As a member of the Baker Hughes’ CIO office Melissa is responsibility

for the Discovery and Exploration phases of the IT organization’s

Approach to Value Delivery process. In this role, Melissa is transforming

the existing front end IT processes to the next level of performance by

creating a framework for strategic innovation. This framework will provide

the IT organization with innovation processes, methodologies, technologies, training,

and coaching to drive a step change in the solutions and value delivered to Baker

Hughes customers and Baker Hughes enterprise. In addition, Melissa leads a robust

Organizational Effectiveness (OE) program that measures and improves the

effectiveness of IT’s culture, processes, and systems with Lean Six Sigma (LSS),

Business Process Management (BPM), and Program Management (PM)

methodologies.

Melissa has been with Baker Hughes for two years, most recently as the director of the

Baker Hughes Operating System (BHOS). In this role she designed and initiated the

BPE program for Baker Hughes and successfully ensured the global rollout of the

BHOS portal, Baker Hughes’ first instance of BPM.

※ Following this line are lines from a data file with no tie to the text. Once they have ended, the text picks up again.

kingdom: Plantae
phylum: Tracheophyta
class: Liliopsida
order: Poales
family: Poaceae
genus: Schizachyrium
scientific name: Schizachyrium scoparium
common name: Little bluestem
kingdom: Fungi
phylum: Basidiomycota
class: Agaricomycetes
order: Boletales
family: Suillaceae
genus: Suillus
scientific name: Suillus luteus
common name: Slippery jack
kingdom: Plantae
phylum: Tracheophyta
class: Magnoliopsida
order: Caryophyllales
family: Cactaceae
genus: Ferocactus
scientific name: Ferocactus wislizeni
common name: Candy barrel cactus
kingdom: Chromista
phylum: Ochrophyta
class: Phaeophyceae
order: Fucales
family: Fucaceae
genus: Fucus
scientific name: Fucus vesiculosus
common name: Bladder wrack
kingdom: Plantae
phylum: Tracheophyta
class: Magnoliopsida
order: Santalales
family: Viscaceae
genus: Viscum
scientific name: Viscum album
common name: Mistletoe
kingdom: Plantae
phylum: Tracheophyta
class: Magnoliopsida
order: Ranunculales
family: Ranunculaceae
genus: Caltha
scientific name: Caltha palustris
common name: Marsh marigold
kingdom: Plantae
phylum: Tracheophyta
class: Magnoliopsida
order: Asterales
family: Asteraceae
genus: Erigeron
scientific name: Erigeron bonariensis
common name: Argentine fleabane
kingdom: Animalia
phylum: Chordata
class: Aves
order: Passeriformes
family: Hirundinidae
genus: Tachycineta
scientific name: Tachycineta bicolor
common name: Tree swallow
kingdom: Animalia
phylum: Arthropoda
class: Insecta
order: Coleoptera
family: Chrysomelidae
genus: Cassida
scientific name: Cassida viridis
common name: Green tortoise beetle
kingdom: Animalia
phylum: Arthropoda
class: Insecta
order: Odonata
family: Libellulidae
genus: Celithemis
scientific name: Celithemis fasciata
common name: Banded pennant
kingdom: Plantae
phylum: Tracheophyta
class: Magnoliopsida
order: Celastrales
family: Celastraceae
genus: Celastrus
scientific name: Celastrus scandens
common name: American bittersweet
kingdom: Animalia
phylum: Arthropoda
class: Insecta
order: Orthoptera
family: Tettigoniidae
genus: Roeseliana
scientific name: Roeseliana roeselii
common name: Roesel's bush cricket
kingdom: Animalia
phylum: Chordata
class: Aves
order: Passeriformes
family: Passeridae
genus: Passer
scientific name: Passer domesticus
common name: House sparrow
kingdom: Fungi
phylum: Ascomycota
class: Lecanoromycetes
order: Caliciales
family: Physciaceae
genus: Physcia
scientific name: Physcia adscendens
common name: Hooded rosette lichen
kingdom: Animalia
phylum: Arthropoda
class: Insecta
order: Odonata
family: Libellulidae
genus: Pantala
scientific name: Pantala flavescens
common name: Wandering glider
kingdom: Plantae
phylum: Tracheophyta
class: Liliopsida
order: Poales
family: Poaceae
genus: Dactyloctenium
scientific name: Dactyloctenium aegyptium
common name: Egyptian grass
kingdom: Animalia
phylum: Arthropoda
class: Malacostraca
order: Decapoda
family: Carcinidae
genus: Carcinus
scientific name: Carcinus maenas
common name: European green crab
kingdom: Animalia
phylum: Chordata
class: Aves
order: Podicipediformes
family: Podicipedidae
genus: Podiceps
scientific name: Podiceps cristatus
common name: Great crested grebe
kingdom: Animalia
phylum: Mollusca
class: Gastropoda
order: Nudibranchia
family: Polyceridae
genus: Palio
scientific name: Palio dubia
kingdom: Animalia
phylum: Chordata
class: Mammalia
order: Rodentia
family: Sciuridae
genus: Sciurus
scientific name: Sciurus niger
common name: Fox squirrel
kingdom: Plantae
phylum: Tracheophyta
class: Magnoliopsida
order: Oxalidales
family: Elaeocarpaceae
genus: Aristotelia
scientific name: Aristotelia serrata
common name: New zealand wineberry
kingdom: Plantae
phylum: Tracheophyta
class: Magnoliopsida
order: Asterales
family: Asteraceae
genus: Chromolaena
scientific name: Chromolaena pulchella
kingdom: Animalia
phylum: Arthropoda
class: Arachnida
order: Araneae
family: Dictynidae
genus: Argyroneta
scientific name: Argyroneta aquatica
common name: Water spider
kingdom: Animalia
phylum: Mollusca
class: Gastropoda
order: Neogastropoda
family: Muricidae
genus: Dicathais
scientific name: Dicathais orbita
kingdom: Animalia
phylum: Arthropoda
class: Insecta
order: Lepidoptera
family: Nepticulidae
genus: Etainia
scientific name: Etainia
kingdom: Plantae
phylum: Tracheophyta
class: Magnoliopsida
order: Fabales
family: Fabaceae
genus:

Melissa has over 15 years of engineering, quality, and leadership experience with

various commercial and U.S. Department of Defense companies, as well as experience

as a Mathematics professor. She earned a Bachelor of Science degree in Aerospace

Engineering and Master’s Degree in Management from Embry Riddle Aeronautical

University where she graduated with honors. In addition, Melissa holds a LSS Master

Black Belt (MBB) certificate from General Electric Aviation where she was previously

employed as a MBB for New Product Development.